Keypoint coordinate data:
○ ○ ○ ○ ○

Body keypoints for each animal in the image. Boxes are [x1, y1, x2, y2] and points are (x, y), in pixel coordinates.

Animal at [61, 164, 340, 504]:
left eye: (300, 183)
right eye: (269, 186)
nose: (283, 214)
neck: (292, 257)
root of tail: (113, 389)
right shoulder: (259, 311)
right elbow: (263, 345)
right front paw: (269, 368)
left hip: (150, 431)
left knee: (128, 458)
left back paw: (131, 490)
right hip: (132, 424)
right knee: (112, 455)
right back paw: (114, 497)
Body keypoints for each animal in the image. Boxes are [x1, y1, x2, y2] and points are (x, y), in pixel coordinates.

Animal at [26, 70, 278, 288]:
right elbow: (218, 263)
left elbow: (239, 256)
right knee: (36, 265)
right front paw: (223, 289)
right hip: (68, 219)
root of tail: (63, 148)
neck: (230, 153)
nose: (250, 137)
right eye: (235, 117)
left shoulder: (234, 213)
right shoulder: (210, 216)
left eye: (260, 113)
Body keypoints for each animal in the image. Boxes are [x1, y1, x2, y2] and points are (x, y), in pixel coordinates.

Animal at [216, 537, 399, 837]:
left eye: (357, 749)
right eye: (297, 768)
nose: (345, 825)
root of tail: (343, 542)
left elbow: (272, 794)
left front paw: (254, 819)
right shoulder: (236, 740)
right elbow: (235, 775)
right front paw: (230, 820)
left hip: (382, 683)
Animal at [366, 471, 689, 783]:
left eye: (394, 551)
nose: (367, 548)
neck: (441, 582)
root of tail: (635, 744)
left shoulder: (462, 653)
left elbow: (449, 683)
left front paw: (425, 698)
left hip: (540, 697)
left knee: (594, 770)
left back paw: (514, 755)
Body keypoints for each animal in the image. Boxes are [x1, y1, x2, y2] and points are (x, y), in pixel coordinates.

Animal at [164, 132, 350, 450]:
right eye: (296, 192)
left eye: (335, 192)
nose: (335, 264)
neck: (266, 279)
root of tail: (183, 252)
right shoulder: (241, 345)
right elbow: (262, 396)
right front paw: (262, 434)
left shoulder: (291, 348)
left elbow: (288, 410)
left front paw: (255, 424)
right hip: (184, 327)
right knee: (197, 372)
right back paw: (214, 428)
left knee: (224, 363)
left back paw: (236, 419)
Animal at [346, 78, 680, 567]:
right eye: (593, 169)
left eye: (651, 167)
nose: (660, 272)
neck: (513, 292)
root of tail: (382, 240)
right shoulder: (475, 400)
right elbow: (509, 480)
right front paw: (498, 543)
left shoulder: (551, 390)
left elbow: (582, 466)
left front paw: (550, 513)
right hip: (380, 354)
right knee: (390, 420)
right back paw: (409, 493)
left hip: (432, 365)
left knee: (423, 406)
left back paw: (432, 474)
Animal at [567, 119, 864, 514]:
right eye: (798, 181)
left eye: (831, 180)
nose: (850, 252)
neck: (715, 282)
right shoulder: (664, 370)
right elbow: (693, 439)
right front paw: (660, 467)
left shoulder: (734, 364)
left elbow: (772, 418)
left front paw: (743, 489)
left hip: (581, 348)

○ ○ ○ ○ ○

(Your assignment): The reply should restate the records above in full, character for character.

(Result of the task):
Body keypoints for each animal in the image. Boxes are [x1, y1, x2, y2] and points are (x, y), in pixel coordinates.

Animal at [61, 164, 340, 504]:
left eye: (300, 183)
right eye: (269, 186)
nose: (283, 214)
neck: (292, 257)
root of tail: (113, 389)
right shoulder: (259, 311)
right elbow: (263, 345)
right front paw: (269, 368)
left hip: (150, 431)
left knee: (128, 458)
left back paw: (131, 490)
right hip: (132, 424)
right knee: (112, 455)
right back paw: (114, 497)
Body keypoints for each animal in the image. Boxes are [x1, y1, x2, y2] and points are (x, y), in pixel coordinates.

Animal at [26, 70, 278, 288]:
right elbow: (218, 263)
left elbow: (239, 256)
right knee: (36, 265)
right front paw: (223, 289)
right hip: (68, 219)
root of tail: (63, 148)
neck: (230, 153)
nose: (250, 137)
right eye: (235, 117)
left shoulder: (234, 213)
right shoulder: (210, 216)
left eye: (260, 113)
Body keypoints for each animal in the image. Boxes are [x1, y1, x2, y2] and points are (x, y), in pixel coordinates.

Animal at [216, 537, 399, 837]:
left eye: (357, 749)
right eye: (297, 768)
nose: (345, 825)
root of tail: (343, 542)
left elbow: (272, 794)
left front paw: (254, 819)
right shoulder: (236, 740)
right elbow: (235, 775)
right front paw: (230, 820)
left hip: (382, 683)
Animal at [366, 471, 689, 783]:
left eye: (394, 551)
nose: (367, 548)
neck: (441, 582)
root of tail: (635, 744)
left shoulder: (462, 653)
left elbow: (449, 683)
left front paw: (425, 698)
left hip: (540, 697)
left knee: (594, 770)
left back paw: (514, 755)
Body keypoints for each animal in the image. Boxes are [x1, y1, x2, y2] and points are (x, y), in pixel coordinates.

Animal at [164, 132, 350, 450]:
right eye: (296, 192)
left eye: (335, 192)
nose: (335, 264)
neck: (266, 279)
root of tail: (183, 252)
right shoulder: (241, 345)
right elbow: (262, 396)
right front paw: (262, 434)
left shoulder: (291, 348)
left elbow: (288, 410)
left front paw: (255, 424)
right hip: (184, 327)
right knee: (197, 372)
right back paw: (214, 428)
left knee: (224, 363)
left back paw: (236, 419)
Animal at [346, 78, 680, 567]:
right eye: (593, 169)
left eye: (651, 167)
nose: (660, 272)
neck: (513, 292)
root of tail: (382, 240)
right shoulder: (475, 400)
right elbow: (509, 480)
right front paw: (498, 543)
left shoulder: (551, 390)
left elbow: (582, 466)
left front paw: (550, 513)
right hip: (380, 354)
right knee: (390, 420)
right back paw: (409, 493)
left hip: (432, 365)
left knee: (423, 406)
left back paw: (432, 474)
Animal at [567, 119, 864, 514]:
right eye: (798, 181)
left eye: (831, 180)
nose: (850, 252)
neck: (715, 282)
right shoulder: (664, 370)
right elbow: (693, 439)
right front paw: (660, 467)
left shoulder: (734, 364)
left elbow: (772, 418)
left front paw: (743, 489)
left hip: (581, 348)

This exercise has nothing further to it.